Reben had told Coleman to play up strong his belief in the American dramatist, particularly the young dramatist. Reben always did this just before he set out on his annual European shopping-tour among the foreign play-bazars. Over there he could inspect the finished products of expert craftsmen; he could see their machines in operation, in lieu of buying pigs in pokes from ambitious Yankees who learned their trade at the managers’ expense.
This widely copied “Youth” interview brought down on Reben’s play-bureau a deluge of American manuscripts, almost all of them devoid of theme or novelty, redolent of no passion except the passion for writing a play, and all of them crude in workmanship. Reben kept a play-reader—or at least a play-rejector, and paid him a moderate salary to glance over submitted manuscripts so that Reben could make a bluff at having read them before he returned them. This timid person surprised Reben one day by saying:
“There’s a play here with a kind of an idea in it. It’s hopeless as it stands, of course, but it might be worked over a little. It’s written by a man named Vicksburg, or Vickery, or something like that. Funny thing—he suggests that Sheila Kemble would be the ideal woman for the principal part. And, do you know, I’ve been thinking she has the makings of a star some day. Had you ever thought of that?”
“No,” said Reben, craftily.
“Well, I believe she’ll bear watching.”
In after-years this play-returner used to say, “I put Reben on to the idea that there was star material in Kemble, before he ever thought of it himself.”
But long before either of them thought of Sheila Kemble as a star, that destiny had been dreamed and planned for her by Sheila Kemble.
Frivolous as she appeared on the stage and off, her pretty head was full of sonorous ambitions. That head was not turned by the whirlwinds of adulation, or drugged by the bouquets of flattery, because it was full of self-criticism. She was struggling for expressions that she could not get; she was groping, listening, studying, trying, discarding, replacing.

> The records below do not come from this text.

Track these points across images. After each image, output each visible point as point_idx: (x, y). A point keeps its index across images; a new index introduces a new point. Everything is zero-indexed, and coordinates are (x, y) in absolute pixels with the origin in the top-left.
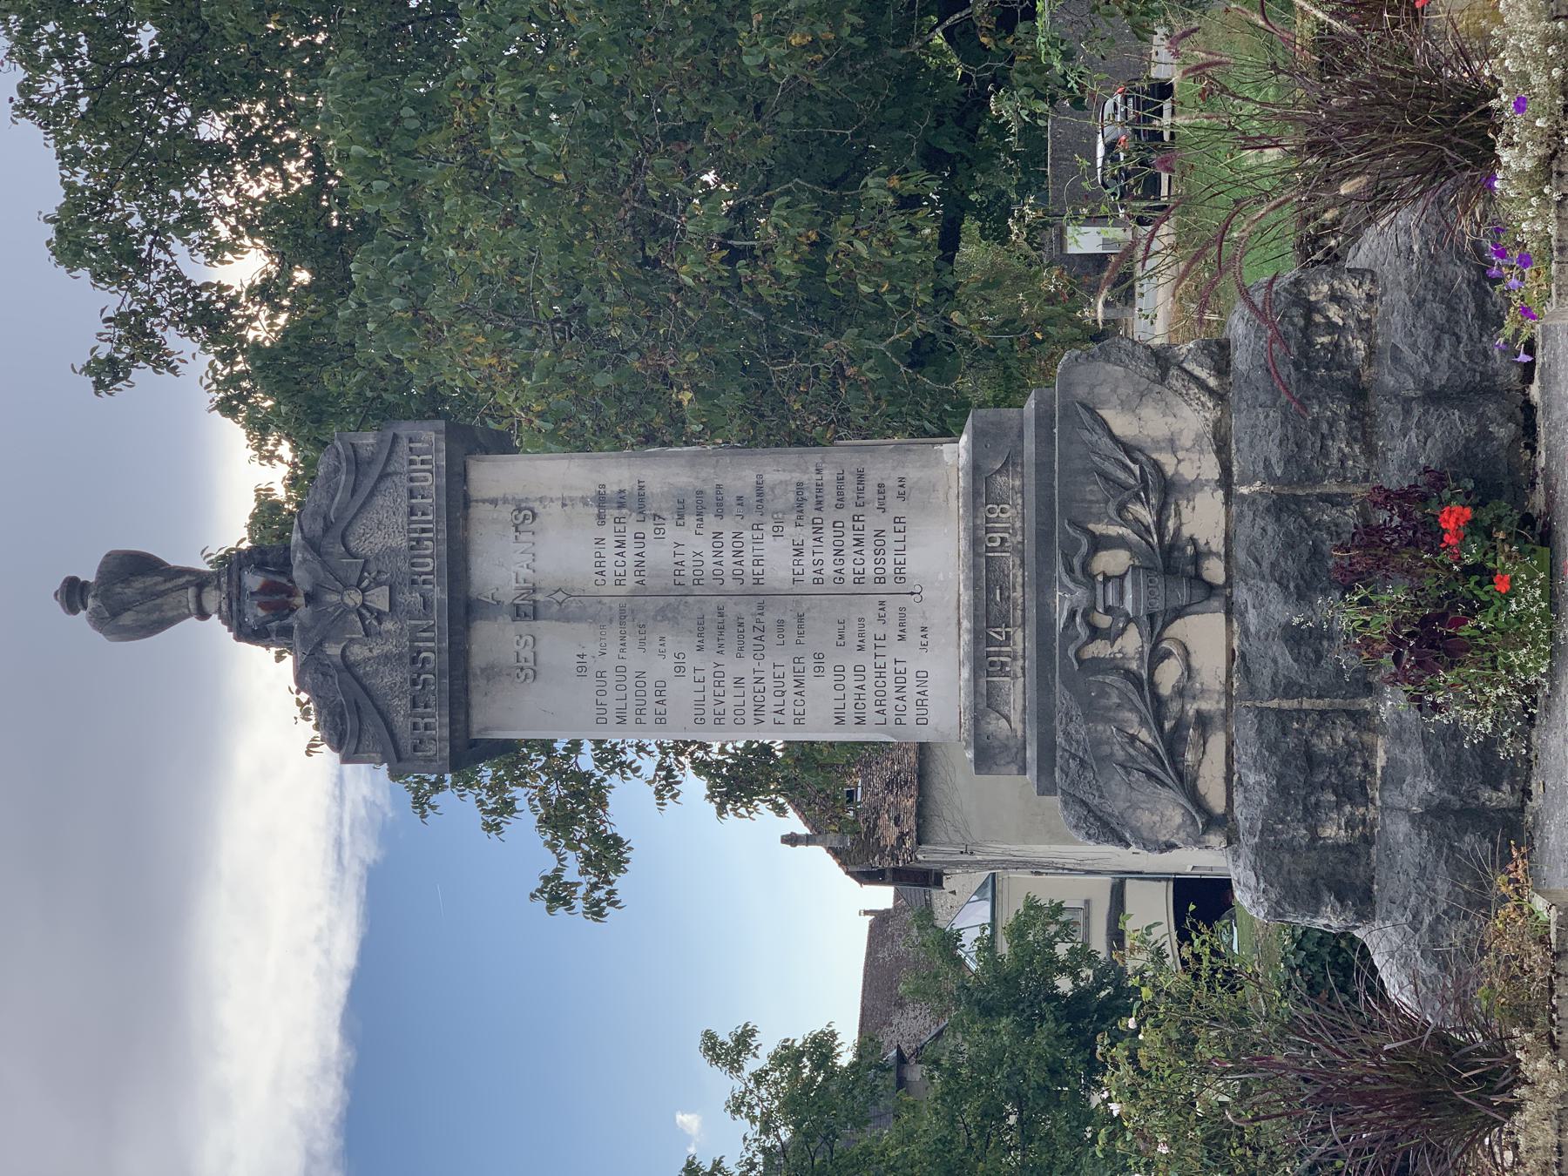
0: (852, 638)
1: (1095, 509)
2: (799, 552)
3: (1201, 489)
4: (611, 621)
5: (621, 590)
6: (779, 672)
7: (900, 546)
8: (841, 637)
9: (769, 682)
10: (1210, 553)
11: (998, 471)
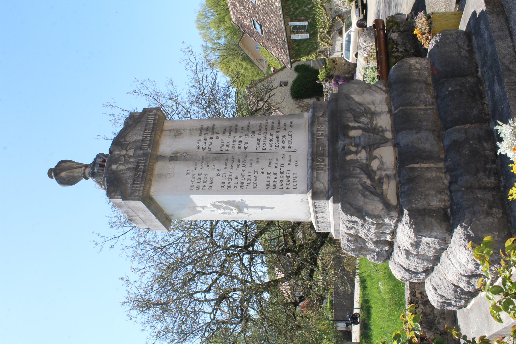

She thought she was free from any nonsense of love. Nonsense should not thwart her progress and make a fool of her, as it had of so many others. It should not interrupt her career or ruin it as it had so many others. She would make friends with men, oh yes. They were so much more sensible, as a rule, than women, except when they grew sentimental. And that was a mere form of preliminary sparring with most of them. Once a girl made a fellow understand that she was not interested in spoony nonsense, he became himself and gave his mind a chance. And all the while nature was rendering her more ready to command love from without, less ready to withstand love from within. She was becoming more and more of an actress. But still faster and still more was she becoming a woman.